PROBLEM REQUIREMENTS:
Where does "LIST" appear in the data? Return each line that holds it.
● ● ● ● ●
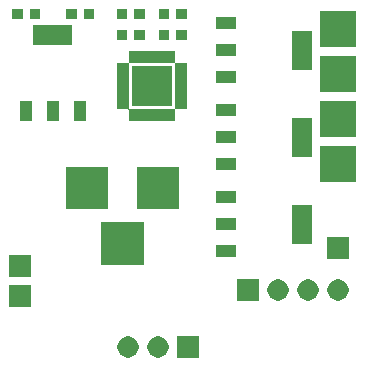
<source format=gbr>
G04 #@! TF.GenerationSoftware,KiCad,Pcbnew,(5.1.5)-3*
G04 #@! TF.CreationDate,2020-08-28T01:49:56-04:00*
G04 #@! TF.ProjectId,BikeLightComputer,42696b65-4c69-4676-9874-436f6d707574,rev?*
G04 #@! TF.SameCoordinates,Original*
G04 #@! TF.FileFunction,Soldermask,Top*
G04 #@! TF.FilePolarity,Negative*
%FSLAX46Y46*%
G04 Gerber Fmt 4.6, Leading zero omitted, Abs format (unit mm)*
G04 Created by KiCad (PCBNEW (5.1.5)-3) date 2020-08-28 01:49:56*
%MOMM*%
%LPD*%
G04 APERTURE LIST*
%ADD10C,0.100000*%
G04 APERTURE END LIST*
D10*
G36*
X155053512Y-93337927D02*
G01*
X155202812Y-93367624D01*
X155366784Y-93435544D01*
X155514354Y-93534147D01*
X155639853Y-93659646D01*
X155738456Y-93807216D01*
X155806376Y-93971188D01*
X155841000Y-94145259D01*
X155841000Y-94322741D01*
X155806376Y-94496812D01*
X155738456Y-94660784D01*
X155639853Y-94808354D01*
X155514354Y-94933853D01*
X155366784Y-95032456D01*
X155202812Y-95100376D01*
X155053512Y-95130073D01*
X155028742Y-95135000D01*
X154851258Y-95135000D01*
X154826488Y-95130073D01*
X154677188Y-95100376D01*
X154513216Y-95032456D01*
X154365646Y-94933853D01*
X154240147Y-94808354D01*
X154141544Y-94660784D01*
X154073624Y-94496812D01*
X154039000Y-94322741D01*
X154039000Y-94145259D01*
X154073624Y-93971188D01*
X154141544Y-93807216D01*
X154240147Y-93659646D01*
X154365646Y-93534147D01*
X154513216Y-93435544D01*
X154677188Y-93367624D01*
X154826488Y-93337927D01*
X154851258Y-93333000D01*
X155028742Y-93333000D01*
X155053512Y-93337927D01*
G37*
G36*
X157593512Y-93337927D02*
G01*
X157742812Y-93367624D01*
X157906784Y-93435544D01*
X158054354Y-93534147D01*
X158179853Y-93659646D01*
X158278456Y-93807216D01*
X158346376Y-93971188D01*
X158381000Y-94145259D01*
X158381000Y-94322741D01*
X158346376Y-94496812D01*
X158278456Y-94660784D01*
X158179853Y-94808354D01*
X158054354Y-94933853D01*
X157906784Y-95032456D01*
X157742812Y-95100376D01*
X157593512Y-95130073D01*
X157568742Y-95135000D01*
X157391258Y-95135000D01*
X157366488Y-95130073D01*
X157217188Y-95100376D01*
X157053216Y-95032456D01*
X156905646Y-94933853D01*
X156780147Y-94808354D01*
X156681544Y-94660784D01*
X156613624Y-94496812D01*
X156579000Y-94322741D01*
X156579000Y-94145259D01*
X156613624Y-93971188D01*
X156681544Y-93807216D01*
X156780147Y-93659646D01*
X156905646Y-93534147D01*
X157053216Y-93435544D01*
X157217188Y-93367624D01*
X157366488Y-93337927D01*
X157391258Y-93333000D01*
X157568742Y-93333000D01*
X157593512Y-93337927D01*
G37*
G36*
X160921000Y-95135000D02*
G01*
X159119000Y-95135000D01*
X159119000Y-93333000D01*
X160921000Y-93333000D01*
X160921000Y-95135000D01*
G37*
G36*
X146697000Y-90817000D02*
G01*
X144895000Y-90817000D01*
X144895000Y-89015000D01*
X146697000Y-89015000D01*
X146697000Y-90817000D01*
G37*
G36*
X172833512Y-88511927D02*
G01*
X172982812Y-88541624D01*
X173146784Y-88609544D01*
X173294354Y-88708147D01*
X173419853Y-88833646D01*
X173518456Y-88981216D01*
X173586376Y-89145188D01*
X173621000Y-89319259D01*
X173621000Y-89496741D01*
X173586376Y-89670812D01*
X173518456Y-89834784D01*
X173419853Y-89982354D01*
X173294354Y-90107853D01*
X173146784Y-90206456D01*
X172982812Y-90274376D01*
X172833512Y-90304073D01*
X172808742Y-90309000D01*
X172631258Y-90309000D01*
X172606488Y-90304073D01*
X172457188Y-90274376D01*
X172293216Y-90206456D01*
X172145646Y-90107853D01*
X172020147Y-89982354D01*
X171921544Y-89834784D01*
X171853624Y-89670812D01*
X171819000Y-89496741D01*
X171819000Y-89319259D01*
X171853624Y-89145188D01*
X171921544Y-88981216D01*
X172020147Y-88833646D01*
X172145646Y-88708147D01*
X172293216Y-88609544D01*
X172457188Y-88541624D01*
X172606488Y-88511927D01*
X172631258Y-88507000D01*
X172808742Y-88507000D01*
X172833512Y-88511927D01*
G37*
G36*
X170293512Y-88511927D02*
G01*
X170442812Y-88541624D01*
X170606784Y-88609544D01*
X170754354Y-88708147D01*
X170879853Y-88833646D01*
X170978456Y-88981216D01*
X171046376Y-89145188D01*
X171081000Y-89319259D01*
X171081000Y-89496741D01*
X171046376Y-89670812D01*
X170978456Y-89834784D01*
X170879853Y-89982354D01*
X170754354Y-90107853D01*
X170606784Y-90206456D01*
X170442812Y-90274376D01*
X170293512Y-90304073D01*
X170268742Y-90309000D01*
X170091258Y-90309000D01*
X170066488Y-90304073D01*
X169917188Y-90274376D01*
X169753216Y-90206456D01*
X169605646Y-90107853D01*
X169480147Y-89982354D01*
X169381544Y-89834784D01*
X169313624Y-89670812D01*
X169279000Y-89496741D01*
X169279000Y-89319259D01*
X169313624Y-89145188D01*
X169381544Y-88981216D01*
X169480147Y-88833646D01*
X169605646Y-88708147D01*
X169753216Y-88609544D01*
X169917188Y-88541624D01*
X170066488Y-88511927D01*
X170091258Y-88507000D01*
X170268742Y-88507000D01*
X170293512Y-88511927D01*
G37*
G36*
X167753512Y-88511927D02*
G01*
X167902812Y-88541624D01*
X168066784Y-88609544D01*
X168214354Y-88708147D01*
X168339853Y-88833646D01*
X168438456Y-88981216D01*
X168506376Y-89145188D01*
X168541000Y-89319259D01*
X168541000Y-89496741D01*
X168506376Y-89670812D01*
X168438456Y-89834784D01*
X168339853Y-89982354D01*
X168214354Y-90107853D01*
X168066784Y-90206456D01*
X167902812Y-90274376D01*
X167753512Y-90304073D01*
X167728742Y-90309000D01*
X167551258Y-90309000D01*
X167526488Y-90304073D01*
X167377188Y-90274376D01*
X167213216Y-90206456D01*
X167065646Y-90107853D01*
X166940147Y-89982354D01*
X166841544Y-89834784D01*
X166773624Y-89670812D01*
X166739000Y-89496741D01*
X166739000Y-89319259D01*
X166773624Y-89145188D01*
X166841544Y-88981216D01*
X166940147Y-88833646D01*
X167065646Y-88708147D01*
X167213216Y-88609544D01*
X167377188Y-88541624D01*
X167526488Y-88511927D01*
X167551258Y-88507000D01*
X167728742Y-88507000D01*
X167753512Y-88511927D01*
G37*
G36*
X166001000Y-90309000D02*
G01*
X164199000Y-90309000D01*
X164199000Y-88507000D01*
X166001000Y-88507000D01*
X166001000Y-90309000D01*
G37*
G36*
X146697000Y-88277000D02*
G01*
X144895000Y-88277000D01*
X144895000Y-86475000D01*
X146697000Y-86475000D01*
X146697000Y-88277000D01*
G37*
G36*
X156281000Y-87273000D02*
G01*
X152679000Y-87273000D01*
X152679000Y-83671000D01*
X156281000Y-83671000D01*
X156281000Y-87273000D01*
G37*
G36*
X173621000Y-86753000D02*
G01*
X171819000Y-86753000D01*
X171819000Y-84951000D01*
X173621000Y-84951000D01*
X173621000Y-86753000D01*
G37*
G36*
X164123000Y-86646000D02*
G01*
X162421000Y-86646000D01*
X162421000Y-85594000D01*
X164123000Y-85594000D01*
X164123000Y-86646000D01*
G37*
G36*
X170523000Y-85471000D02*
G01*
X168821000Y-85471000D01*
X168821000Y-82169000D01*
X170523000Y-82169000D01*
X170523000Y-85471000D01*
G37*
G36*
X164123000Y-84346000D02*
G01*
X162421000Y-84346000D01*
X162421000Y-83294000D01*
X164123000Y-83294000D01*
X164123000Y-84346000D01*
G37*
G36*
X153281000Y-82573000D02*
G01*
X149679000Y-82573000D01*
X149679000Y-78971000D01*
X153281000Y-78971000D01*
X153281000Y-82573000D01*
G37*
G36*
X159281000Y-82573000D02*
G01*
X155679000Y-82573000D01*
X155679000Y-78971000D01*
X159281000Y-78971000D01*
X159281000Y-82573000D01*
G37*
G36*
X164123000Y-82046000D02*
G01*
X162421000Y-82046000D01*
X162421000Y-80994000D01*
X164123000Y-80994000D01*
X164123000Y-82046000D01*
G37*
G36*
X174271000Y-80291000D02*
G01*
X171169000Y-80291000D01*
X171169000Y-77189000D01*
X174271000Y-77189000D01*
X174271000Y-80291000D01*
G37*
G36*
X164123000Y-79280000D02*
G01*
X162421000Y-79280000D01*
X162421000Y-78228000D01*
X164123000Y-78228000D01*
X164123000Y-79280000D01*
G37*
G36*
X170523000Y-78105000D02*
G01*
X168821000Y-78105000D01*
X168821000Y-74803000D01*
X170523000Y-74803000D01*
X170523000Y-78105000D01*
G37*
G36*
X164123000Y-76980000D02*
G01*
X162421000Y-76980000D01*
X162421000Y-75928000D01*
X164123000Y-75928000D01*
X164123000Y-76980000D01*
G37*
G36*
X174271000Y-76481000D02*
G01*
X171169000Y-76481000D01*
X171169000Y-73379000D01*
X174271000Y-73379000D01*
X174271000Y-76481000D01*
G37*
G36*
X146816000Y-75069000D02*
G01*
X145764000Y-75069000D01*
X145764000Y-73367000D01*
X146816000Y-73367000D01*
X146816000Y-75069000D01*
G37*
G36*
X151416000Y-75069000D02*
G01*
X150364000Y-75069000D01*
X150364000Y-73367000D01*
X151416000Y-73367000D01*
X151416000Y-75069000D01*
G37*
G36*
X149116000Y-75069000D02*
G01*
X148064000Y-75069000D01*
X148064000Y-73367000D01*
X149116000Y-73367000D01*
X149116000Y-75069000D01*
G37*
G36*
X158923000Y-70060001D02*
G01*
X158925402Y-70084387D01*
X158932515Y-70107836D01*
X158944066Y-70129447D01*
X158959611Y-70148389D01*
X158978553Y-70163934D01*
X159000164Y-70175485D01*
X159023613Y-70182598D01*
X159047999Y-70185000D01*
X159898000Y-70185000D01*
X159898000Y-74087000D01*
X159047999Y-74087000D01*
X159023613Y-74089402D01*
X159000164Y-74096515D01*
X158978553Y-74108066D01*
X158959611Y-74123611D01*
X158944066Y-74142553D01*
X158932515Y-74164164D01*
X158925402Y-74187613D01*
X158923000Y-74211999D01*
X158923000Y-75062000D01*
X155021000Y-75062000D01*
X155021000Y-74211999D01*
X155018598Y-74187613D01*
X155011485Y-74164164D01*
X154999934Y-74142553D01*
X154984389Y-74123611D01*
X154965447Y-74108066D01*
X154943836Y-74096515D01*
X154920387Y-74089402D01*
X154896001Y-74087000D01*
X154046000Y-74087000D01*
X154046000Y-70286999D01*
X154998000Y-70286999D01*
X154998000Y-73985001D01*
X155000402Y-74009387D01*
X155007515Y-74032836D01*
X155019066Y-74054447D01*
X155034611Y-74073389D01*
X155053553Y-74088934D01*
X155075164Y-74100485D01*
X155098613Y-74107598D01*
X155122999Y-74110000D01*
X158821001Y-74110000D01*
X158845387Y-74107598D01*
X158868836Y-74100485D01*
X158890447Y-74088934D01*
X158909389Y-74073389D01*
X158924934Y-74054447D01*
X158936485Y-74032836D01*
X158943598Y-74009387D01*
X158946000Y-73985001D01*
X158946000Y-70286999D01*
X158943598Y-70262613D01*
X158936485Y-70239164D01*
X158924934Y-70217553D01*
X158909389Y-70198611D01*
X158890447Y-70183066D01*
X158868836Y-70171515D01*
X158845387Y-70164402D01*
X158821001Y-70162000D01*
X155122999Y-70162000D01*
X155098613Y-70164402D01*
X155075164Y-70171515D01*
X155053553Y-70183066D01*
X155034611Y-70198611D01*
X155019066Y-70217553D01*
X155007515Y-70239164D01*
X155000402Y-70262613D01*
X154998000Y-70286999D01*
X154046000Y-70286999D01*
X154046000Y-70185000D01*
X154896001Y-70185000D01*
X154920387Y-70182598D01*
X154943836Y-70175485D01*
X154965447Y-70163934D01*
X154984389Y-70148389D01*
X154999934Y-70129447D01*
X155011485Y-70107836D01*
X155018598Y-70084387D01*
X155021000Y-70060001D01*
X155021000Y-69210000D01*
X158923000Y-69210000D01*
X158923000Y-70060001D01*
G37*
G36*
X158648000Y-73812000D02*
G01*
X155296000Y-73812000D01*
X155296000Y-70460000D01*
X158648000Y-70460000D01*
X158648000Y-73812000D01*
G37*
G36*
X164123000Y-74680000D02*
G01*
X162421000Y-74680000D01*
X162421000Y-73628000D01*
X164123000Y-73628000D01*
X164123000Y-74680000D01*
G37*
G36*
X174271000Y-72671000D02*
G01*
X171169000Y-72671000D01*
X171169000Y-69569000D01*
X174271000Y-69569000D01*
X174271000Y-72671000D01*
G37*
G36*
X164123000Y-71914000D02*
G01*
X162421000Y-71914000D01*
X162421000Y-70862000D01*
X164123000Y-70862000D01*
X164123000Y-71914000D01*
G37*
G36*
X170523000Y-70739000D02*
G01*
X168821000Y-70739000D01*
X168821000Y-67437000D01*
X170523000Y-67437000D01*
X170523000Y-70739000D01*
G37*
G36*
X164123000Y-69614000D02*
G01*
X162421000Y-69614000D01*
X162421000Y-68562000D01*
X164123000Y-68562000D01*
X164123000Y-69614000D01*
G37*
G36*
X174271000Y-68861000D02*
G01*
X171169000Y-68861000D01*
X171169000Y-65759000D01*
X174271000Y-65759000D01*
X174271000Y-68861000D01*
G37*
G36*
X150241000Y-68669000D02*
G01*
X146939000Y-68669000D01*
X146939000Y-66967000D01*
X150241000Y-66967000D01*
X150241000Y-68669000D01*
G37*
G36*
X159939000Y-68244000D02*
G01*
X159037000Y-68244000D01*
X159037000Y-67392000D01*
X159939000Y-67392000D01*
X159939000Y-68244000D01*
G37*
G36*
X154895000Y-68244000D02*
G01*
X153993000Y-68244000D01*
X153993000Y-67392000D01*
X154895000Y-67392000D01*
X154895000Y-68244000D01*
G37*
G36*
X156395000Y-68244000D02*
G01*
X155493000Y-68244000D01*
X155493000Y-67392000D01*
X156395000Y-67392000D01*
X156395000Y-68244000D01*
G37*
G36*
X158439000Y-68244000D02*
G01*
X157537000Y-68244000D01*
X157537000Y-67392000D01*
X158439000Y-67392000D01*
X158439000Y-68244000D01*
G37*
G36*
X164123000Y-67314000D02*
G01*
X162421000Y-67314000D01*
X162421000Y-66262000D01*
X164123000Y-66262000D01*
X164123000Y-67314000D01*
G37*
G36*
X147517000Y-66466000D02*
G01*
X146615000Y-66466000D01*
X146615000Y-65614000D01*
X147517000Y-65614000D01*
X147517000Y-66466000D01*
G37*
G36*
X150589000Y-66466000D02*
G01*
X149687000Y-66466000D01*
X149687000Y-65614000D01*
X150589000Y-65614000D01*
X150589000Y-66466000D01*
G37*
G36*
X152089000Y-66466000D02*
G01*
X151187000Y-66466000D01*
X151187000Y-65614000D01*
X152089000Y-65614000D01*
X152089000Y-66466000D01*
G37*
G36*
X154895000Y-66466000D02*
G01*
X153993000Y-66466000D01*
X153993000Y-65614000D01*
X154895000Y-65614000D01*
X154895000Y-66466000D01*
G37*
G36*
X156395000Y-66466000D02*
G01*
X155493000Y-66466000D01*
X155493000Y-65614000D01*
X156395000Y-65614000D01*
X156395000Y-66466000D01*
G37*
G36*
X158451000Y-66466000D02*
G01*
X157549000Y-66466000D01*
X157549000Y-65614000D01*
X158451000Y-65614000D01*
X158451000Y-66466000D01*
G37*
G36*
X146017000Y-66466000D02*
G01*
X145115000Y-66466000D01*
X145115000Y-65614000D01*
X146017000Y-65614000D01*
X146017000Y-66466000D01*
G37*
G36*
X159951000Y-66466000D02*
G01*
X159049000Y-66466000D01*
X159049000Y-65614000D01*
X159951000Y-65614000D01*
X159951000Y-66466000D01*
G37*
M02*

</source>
● ● ● ● ●
SOLUTION TO THIS PROBLEM:
G04 APERTURE LIST*
G04 APERTURE END LIST*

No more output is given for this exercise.